- Born: United States
- Education: Engineering
- Alma mater: Indian Institute of Technology, Columbia University, Harvard-MIT Division of Health Sciences
- Occupations: engineer, doctor, entrepreneur
- Father: Vijay Sheel Kumar

= Vikram Sheel Kumar =

Indian-American engineer and entrepreneur

Vikram Sheel Kumar (born 1976) is an American engineer, doctor, and entrepreneur.

==Early life and education==
Vikram Kumar was born in the United States to an Indian-American family. His father was a neurosurgeon. As a child, the family returned to India, where Kumar attended the Modern School in New Delhi. After graduation, he studied engineering at the Indian Institute of Technology.

In 1996, Kumar returned to the United States and received a BS in operations research from Columbia University in 1999. He then studied medicine and business at the Harvard-MIT Division of Health Sciences and Technology, which was supported by The Paul & Daisy Soros Fellowships for New Americans.

==Career==
In 2002, Kumar co-founded Dimagi, a for-profit software company which develops open-source software technology for doctors in impoverished areas. Kumar is the company's Chief Medical Officer (CMO). He also co-founded Cogito Corp, a startup which uses a mobile-phone-based voice analysis system to determine the mental health patterns of patients, and Ozorie, which manufactures pain relief, rapid healing, and hair revival products.

In 2004, Technology Review named him one of the world's top 100 innovators under 35 in biotechnology and medicine, and awarded him the "Technology in the Service of Humanity" award. In 2005, he received the Ten Outstanding Young Americans (TOYA) award.

In 2005, Kumar was one of the judges on the MIT Technology Review contest, which found a series of proposed refutations of the strategies for engineered negligible senescence approach to biomedical gerontology had not succeeded.

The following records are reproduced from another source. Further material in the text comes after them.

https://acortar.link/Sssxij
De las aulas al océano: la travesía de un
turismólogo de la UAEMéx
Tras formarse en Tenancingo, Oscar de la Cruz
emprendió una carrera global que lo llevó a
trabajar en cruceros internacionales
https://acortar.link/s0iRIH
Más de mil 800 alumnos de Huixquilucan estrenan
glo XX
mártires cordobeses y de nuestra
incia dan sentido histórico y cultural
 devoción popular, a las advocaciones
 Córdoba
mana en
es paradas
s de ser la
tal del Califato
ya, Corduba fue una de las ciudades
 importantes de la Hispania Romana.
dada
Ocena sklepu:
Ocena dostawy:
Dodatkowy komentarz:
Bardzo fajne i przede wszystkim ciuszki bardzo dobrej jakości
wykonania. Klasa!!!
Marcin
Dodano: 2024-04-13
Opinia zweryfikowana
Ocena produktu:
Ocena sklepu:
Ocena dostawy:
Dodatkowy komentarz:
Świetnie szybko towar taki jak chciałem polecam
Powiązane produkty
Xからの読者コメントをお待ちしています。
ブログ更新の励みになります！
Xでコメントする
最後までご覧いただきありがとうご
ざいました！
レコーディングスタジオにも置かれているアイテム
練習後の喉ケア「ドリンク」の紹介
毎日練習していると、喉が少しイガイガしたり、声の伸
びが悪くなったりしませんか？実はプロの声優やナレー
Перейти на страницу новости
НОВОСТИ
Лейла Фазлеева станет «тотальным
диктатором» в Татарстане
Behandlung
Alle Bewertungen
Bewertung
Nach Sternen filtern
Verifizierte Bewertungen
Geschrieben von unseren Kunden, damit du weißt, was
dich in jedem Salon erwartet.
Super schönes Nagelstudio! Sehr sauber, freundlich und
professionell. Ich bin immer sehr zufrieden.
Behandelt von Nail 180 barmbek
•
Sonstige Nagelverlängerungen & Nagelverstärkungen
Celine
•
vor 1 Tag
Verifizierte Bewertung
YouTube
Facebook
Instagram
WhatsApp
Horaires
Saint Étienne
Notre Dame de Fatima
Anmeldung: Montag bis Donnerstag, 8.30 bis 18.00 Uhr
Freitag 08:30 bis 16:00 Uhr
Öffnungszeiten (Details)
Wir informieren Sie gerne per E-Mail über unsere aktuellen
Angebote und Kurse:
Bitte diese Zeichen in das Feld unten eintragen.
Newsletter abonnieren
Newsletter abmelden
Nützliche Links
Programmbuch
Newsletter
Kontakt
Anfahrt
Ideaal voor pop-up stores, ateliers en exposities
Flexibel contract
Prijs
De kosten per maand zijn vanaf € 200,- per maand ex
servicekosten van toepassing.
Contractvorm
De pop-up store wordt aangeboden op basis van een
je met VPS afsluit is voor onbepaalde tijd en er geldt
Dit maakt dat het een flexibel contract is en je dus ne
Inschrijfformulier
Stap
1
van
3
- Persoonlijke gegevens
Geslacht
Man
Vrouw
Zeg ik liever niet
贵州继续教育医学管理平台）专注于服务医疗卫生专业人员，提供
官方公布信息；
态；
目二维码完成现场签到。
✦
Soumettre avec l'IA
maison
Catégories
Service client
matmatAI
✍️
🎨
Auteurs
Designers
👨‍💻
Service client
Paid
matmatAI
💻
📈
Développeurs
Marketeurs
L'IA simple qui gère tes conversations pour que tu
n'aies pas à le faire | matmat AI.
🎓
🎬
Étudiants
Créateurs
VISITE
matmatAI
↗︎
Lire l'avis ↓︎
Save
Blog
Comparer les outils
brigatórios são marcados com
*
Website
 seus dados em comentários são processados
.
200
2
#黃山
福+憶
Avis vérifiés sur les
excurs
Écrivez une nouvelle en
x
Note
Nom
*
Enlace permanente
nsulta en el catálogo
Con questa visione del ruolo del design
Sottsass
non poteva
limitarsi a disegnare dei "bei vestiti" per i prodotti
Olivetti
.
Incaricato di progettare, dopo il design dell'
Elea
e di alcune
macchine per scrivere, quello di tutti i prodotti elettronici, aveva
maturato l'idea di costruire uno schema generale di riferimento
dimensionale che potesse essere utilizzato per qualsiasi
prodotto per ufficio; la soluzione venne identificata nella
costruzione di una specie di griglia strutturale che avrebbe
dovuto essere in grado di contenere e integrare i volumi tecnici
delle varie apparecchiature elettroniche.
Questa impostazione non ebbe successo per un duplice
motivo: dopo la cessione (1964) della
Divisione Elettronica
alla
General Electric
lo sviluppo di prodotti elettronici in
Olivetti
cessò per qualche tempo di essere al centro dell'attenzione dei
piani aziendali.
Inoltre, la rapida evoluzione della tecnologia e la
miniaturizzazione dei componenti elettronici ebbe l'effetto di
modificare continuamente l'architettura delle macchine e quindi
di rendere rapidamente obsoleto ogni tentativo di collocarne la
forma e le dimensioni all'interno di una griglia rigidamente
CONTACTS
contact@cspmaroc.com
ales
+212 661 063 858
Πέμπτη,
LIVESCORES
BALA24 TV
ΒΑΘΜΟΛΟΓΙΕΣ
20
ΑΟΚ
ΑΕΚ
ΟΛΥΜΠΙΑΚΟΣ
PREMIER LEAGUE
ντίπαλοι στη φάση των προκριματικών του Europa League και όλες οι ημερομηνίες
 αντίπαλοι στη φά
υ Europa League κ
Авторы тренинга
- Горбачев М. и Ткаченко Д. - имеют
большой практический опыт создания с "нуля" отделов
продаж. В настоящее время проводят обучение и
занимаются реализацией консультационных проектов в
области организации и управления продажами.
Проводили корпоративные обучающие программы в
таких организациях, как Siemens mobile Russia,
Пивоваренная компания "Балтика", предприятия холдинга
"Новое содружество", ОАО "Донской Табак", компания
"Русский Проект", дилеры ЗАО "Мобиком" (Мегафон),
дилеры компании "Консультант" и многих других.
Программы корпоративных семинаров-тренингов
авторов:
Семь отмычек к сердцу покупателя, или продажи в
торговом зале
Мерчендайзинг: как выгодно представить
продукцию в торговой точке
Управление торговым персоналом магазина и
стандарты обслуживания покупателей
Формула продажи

In 2007, Kumar completed a residency as a clinical pathologist at Brigham and Women's Hospital. He then returned to India to help his ailing father, who owned Doctor Kares Hospital, a super-specialty hospital in New Delhi, manage his business. While in India, Kumar also founded another startup. After his father's death, he returned to Boston to better manage Dimagi.

In 2017, Kumar co-founded Clear Creek Bio to develop a dihydroorotate dehydrogenase (DHODH) inhibitor, called brequinar, for leukemia. The company is also studying brequinar as an oral antiviral drug for SARS-CoV-2. Kumar is the CEO of Clear Creek Bio. He lives in Boston, with his wife and two children.